● **WRITTEN EXERCISE**: Arrange the text lines of all the items below into one numbered list, skipping any blank lines and leaving out the pictures.

— begin —

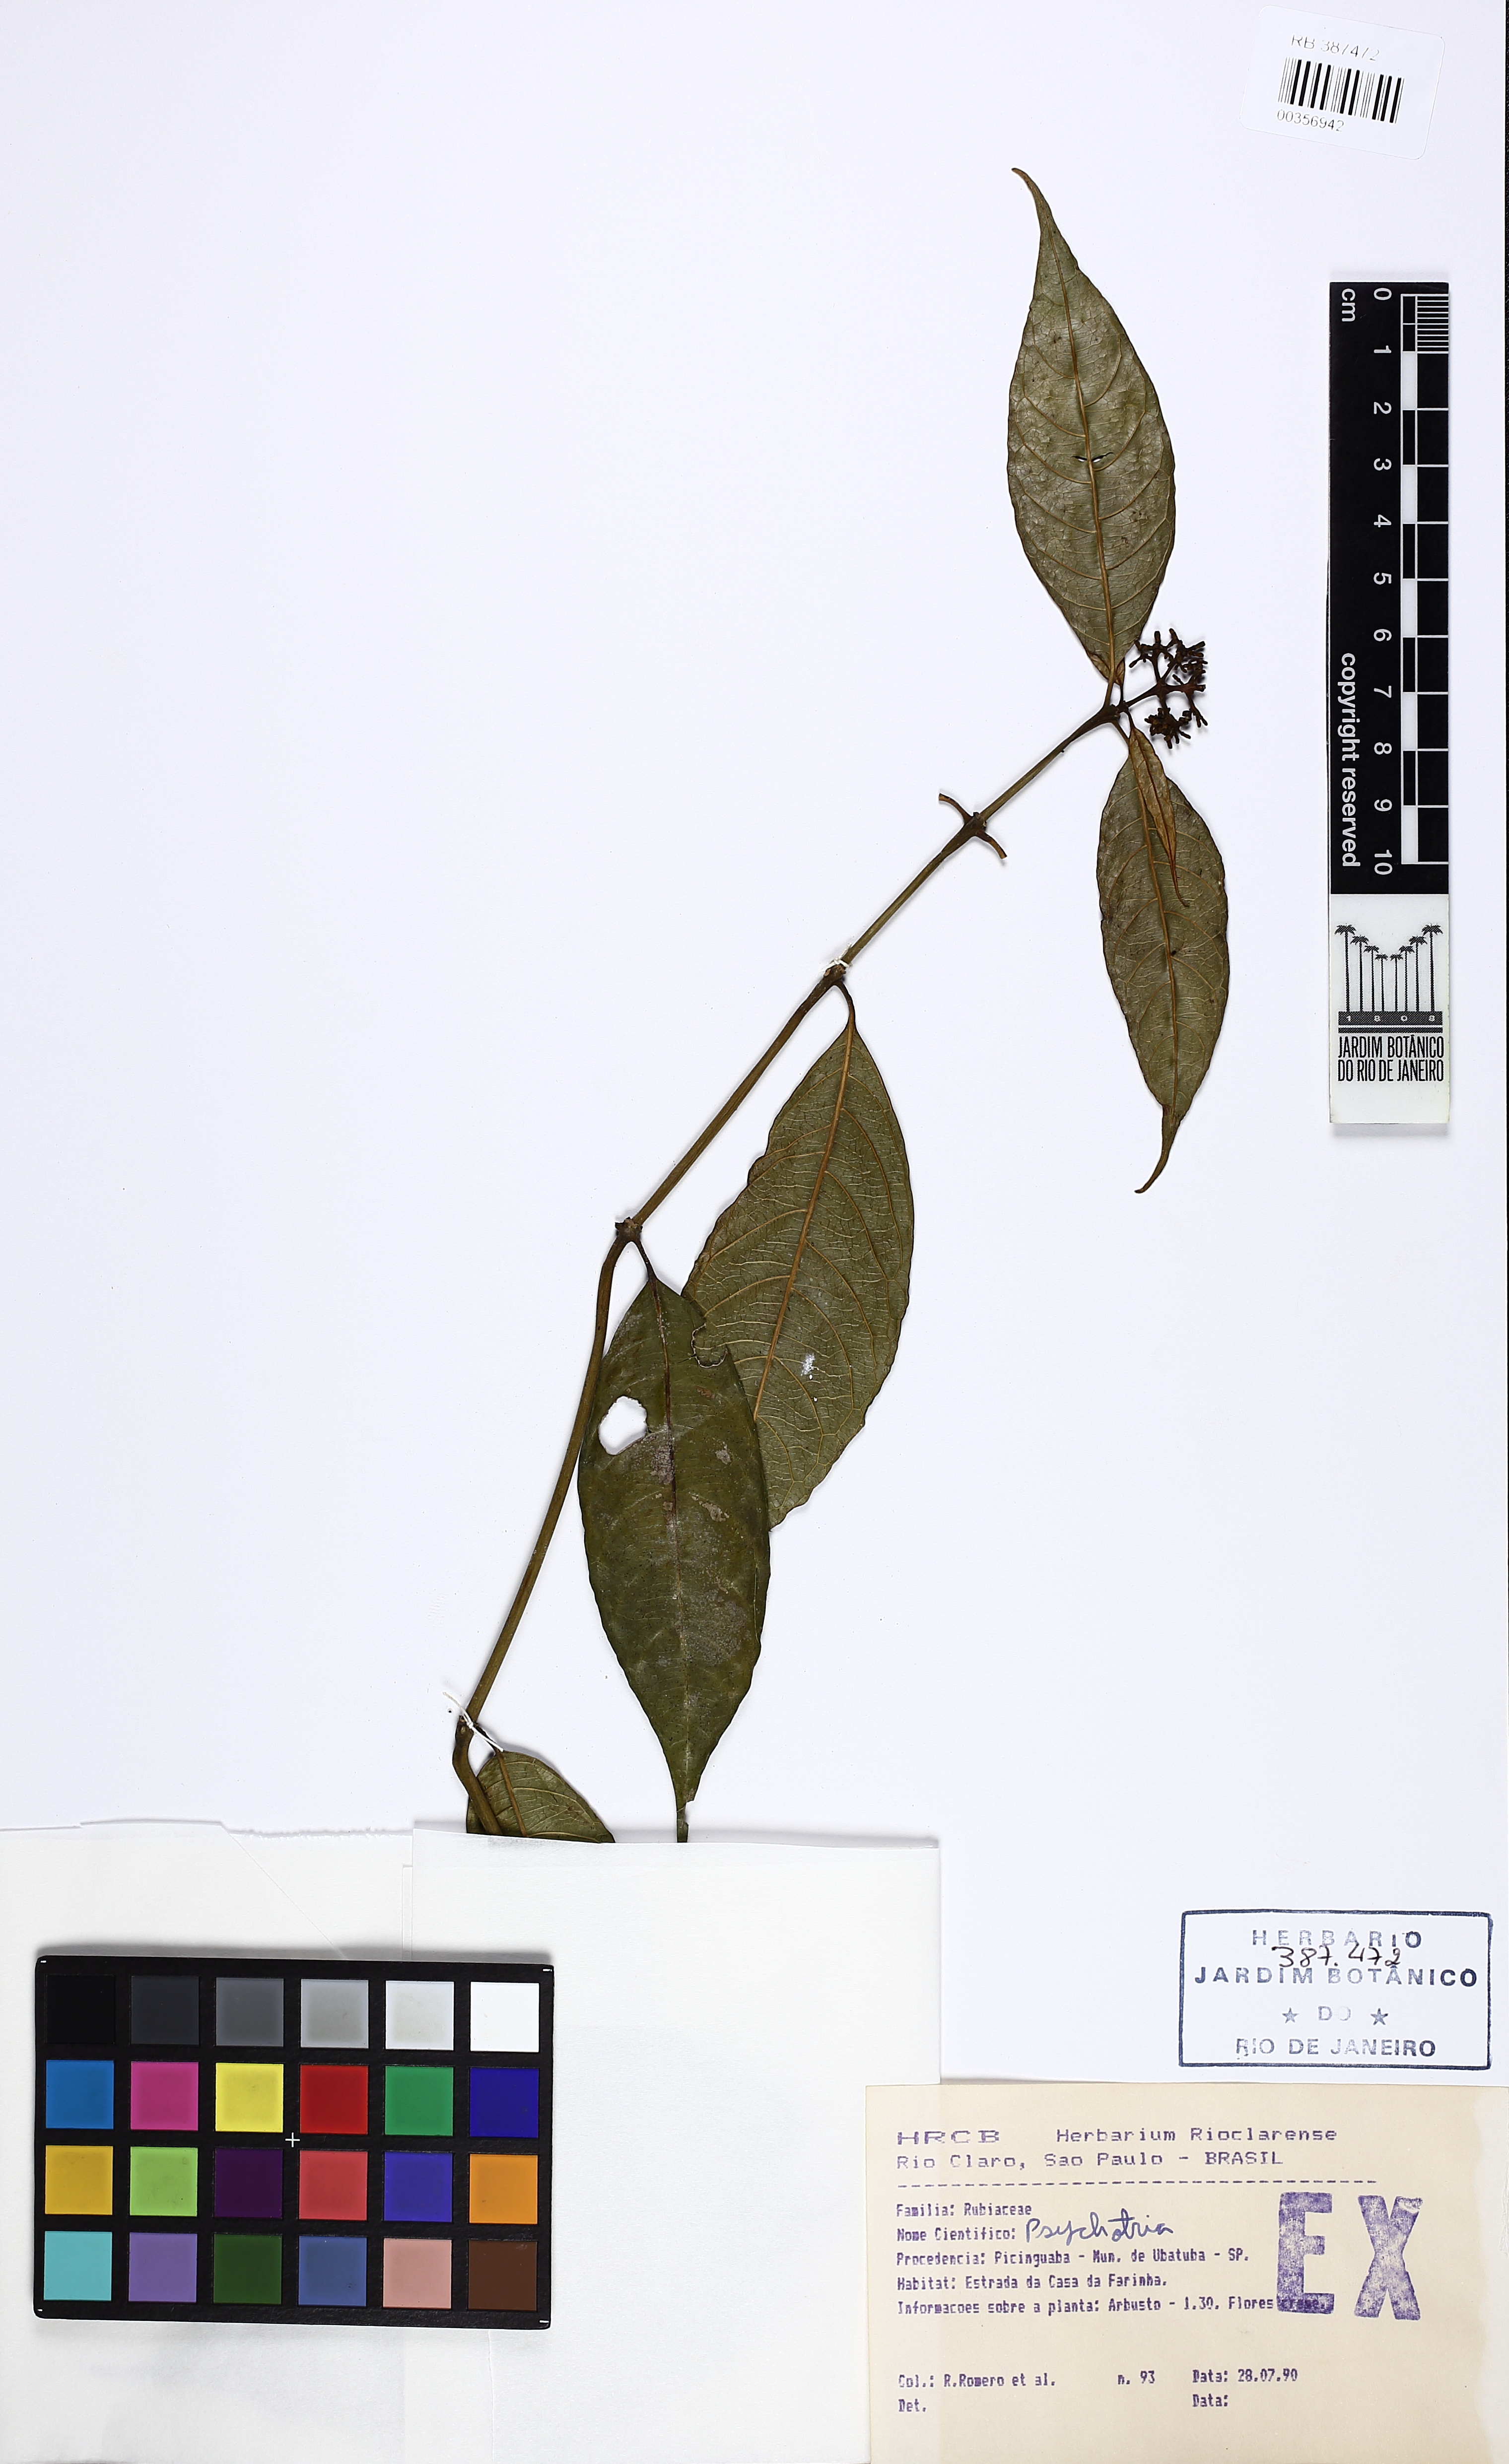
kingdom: Plantae
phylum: Tracheophyta
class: Magnoliopsida
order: Gentianales
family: Rubiaceae
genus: Psychotria
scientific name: Psychotria leitana
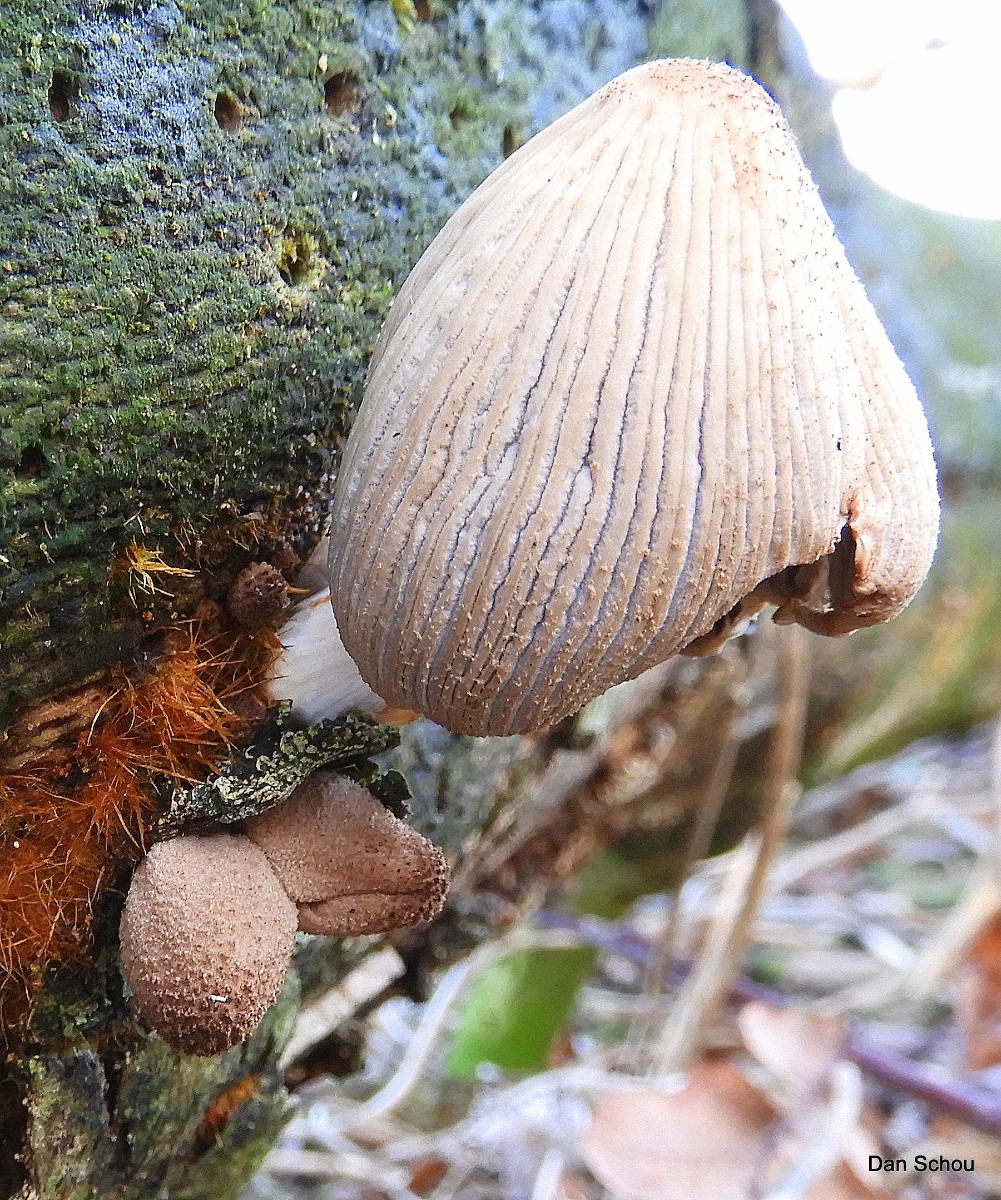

— end —

● **SOLUTION FOR THIS PROBLEM**:
1. kingdom: Plantae
2. phylum: Tracheophyta
3. class: Magnoliopsida
4. order: Gentianales
5. family: Rubiaceae
6. genus: Psychotria
7. scientific name: Psychotria leitana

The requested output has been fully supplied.